+++ Material for this task +++

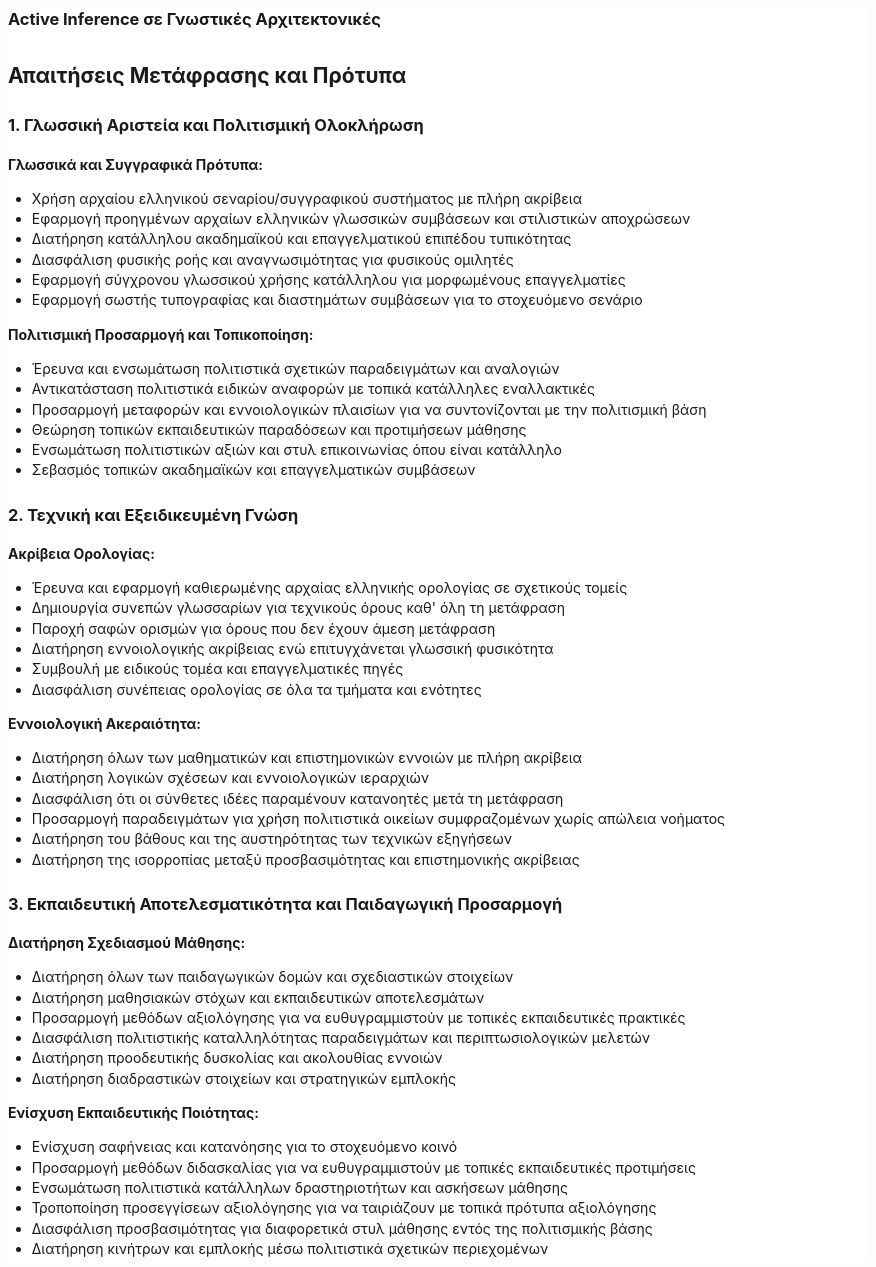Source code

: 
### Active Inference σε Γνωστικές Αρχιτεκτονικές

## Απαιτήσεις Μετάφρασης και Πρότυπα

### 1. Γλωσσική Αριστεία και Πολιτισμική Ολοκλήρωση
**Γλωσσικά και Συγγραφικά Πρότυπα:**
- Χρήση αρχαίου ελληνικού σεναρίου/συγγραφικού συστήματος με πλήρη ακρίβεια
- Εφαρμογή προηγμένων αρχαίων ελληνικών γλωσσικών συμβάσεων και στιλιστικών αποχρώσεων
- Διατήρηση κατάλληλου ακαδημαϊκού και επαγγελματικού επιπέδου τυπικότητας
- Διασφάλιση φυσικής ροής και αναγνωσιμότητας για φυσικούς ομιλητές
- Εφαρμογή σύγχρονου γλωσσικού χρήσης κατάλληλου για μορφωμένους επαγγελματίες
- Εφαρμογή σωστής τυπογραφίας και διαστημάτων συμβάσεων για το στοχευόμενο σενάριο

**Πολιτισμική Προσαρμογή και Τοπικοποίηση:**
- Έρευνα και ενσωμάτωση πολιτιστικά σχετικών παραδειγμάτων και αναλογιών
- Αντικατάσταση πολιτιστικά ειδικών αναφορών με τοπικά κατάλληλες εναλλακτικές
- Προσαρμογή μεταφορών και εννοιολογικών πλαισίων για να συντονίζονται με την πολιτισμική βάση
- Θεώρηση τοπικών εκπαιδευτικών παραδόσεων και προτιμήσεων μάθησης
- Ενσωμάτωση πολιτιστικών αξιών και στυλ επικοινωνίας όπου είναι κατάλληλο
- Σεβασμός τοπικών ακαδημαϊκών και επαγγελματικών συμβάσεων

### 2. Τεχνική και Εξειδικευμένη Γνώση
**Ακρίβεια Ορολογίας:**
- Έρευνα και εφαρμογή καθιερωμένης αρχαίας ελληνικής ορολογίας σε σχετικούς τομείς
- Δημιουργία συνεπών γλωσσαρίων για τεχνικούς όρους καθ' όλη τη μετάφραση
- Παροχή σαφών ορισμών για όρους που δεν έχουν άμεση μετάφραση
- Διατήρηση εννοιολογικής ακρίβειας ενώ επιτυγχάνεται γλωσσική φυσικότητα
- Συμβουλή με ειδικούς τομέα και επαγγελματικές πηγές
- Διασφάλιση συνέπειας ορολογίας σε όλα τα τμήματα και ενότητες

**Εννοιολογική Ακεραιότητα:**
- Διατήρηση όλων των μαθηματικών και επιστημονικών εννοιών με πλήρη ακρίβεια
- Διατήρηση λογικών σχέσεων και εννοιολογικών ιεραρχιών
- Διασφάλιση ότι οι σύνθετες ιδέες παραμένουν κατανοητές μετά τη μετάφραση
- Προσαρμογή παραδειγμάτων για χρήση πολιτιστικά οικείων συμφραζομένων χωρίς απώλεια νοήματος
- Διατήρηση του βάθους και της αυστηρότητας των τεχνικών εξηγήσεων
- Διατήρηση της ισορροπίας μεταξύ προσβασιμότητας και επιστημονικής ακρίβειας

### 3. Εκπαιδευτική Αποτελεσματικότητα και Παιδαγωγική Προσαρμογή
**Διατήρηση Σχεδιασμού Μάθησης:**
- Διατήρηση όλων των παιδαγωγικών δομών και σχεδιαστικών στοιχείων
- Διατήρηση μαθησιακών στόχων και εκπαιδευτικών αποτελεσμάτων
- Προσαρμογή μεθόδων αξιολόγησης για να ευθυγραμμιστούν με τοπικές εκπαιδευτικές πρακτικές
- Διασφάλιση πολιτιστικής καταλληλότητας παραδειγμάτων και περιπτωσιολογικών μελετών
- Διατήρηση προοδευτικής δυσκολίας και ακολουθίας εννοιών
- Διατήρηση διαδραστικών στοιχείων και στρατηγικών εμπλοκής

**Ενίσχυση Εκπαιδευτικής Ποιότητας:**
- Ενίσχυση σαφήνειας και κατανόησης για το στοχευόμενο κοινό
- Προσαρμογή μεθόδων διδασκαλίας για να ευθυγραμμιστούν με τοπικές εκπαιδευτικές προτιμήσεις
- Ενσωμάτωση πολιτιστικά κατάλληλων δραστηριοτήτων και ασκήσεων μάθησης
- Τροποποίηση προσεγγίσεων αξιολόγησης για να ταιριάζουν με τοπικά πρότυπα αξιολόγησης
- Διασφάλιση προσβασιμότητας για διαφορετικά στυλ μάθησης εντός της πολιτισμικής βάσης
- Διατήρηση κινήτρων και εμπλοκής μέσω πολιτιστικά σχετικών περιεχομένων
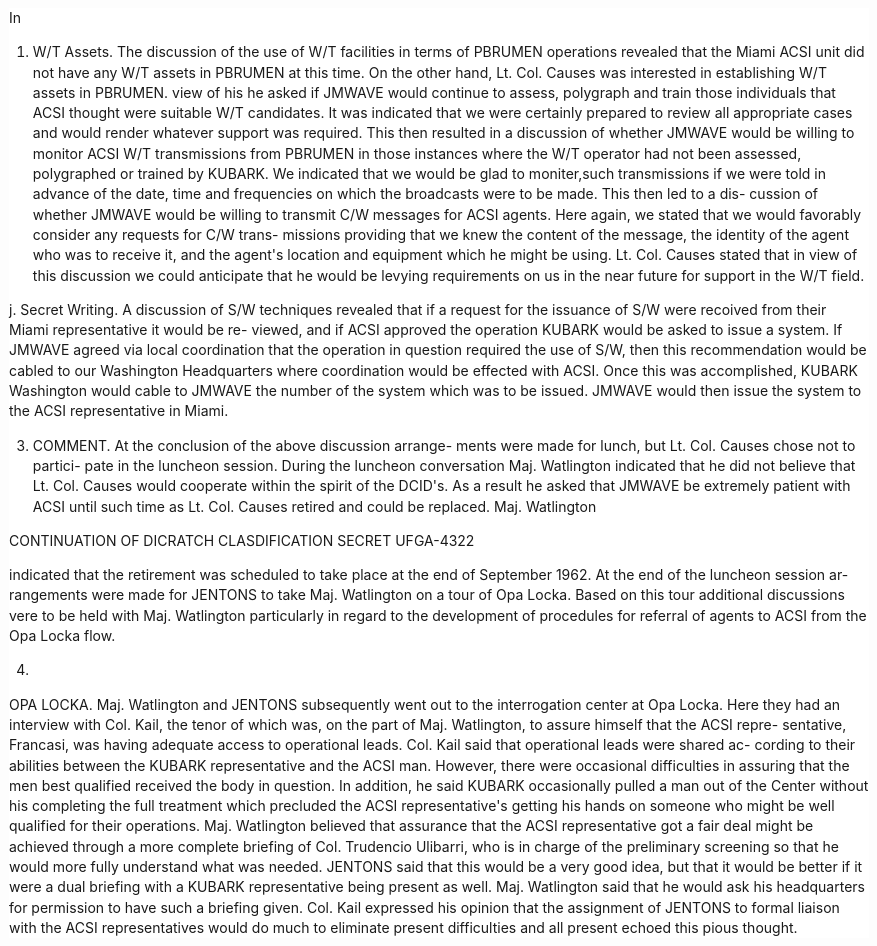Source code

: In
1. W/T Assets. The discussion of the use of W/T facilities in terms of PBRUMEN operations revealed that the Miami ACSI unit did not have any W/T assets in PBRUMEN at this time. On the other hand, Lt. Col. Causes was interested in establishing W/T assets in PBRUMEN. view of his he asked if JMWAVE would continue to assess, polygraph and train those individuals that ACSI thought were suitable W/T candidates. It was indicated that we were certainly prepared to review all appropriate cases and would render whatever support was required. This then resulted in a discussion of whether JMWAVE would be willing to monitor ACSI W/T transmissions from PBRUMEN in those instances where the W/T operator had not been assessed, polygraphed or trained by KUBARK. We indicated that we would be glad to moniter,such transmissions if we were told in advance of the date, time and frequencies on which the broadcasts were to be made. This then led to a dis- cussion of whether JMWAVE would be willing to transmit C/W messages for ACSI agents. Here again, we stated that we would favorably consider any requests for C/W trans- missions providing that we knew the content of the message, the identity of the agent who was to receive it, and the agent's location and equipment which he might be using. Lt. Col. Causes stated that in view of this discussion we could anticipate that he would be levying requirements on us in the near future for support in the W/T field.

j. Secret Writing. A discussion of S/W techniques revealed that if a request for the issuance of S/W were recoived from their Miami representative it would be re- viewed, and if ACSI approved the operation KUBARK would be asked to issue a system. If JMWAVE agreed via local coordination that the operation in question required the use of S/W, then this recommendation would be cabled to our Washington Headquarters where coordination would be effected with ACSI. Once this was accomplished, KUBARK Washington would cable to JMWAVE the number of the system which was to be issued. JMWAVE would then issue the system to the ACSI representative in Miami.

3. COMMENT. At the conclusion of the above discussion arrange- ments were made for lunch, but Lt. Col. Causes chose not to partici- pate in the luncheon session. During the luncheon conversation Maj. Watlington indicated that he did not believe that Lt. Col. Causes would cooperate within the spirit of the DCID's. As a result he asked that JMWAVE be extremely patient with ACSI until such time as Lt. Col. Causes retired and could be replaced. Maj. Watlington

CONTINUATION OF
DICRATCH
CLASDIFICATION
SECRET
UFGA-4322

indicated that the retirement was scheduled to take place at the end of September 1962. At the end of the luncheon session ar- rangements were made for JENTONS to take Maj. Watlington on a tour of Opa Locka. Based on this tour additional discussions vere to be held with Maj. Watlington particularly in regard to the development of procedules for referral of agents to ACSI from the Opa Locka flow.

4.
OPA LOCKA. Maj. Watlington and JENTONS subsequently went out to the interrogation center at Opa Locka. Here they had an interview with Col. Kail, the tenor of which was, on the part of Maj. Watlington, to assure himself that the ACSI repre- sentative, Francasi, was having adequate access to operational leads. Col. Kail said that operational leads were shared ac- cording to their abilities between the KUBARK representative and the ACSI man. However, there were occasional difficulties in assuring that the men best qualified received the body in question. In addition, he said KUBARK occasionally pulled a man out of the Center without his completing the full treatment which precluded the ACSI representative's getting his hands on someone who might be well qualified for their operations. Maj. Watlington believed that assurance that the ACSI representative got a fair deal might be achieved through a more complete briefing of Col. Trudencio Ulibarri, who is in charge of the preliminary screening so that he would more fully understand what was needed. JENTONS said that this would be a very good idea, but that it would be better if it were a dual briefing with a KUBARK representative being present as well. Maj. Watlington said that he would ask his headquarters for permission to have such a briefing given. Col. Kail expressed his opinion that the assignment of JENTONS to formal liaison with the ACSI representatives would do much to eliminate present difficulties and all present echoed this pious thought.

+++

→ Exercise:
Copy the records from the start through the line that contains "- Εφαρμογή σωστής", including that line, and leave out the pictures.

→ Completed task:
Source code

: 
### Active Inference σε Γνωστικές Αρχιτεκτονικές

## Απαιτήσεις Μετάφρασης και Πρότυπα

### 1. Γλωσσική Αριστεία και Πολιτισμική Ολοκλήρωση
**Γλωσσικά και Συγγραφικά Πρότυπα:**
- Χρήση αρχαίου ελληνικού σεναρίου/συγγραφικού συστήματος με πλήρη ακρίβεια
- Εφαρμογή προηγμένων αρχαίων ελληνικών γλωσσικών συμβάσεων και στιλιστικών αποχρώσεων
- Διατήρηση κατάλληλου ακαδημαϊκού και επαγγελματικού επιπέδου τυπικότητας
- Διασφάλιση φυσικής ροής και αναγνωσιμότητας για φυσικούς ομιλητές
- Εφαρμογή σύγχρονου γλωσσικού χρήσης κατάλληλου για μορφωμένους επαγγελματίες
- Εφαρμογή σωστής τυπογραφίας και διαστημάτων συμβάσεων για το στοχευόμενο σενάριο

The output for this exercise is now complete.